Seemingly simple projectile motion problem.

[tempneff]

1. A projectile motion over a circle with radius r becomes tangent with the circle at 45 degrees. What is the velocity at its highest point/



2. Constant acceleration and energy



3. The angle between the tangent points and the topmost point at the center of the circle is 45 degrees. If the initial velocity is v_i, the tangent velocity is v and the topmost velocity is v_t I know the following: In the x direction all these velocities are equal. Both components of the middle velocity are equal. This is also the total velocity of the highest point. The height of the tangent point is r+rcos45. The height from the tangent to the topmost point is rsin45. The topmost height from the bottom is r+ 2rsin45. Where do I go from here?

 

[Stonebridge]

The velocity at the highest point has no vertical component, just the horizontal. This component is the same as it was at the point the projectile left the circle.
Let the speed of the projectile in the circle = v
Find its horizontal component at the 45 degree position.

 

[tempneff]

I just said that.

 

[Stonebridge]

I just said that.

The question wants the velocity at P or Q.
So the answer is? [=the horizontal component v_x of the velocity at the point where it leaves the circle...]

 

[tempneff]

OVER the circle. More like this.

[PLAIN]http://d.imagehost.org/0966/Untitled_14.jpg

I agree that the velocity at the top will be equal to the velocity in the x direction at any other point (as I said originally) However, I am expected to get a unique numerical value for the velocity at the top.

I know the answer but I can't prove it yet.

At the top: V²= cos 45(appx .71)

 

[Stonebridge]

OK. [I wasn't sure what the question actually meant.
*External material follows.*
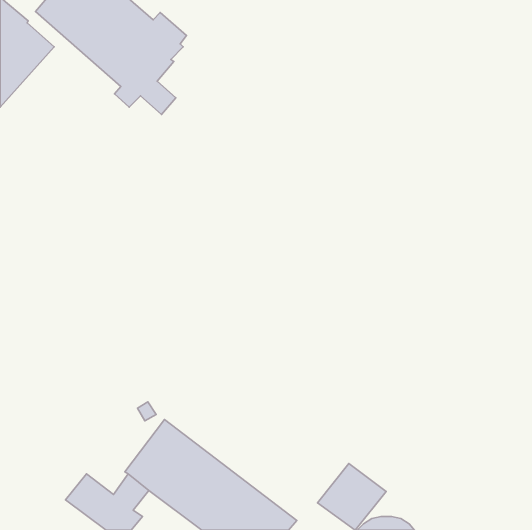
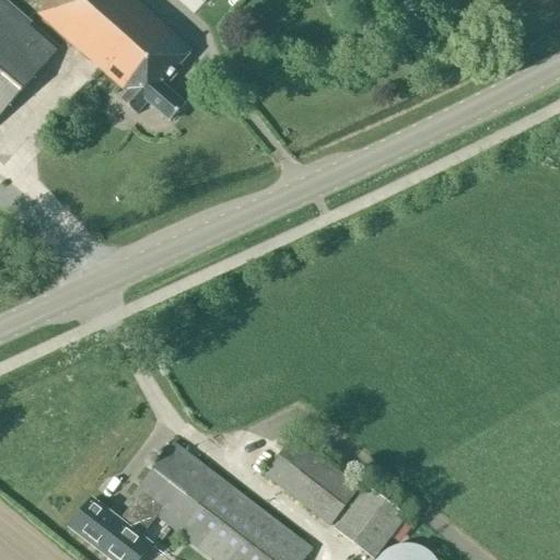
building: none -> [264,436,358,524]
Your diagram makes it clearer what you consider to be happening*]

The velocity at the top is just v_x the horizontal component at any point in the trajectory. [we are agreed on that]
At the 45 deg tangent point, the two components, horizontal and vertical, are equal.
v_x = v_y
At the start of the trajectory, the vertical component is u_y say.

So you have a formula for the initial velocity v_i² = v_x² + u_y²

You also know that at the tangent point, the vertical component there is related to the vertical component at the start by
v_y² = u_y² - 2gh

You also know that h = r + r cos 45


*It's not stated explicitly in the question that the projectile is supposed to be tangential at both 45 deg points, on the way up and the way down;
or that the projectile starts from a point level with the bottom of the circle.

It does say "over" the circle, so my trejectory with max height Q can be ignored.

 

[Stonebridge]

I've thought further about this and there is a simpler solution that assumes nothing other than the projectile makes 2 tangents to the circle at P and Q.

Eliminate t between those 2 equations and there is your answer.
It has to include g and r
Just cos 45 = V² would not be dimensionally correct.

 

[tempneff]

This is exactly my problem. I cannot seem to eliminate r and g, however that is the assignment. Others have completed it and found an initial angle of 67.5 degrees, a initial velocity^2 of 4.83 and then top v^2 of 1/root 2. I was told to solve for r in terms of theta (45). g has a value already (assuming we are on earth)

 

[tempneff]

I can now prove that the initial angle is 67.5 degrees. PLease help me to end this madness!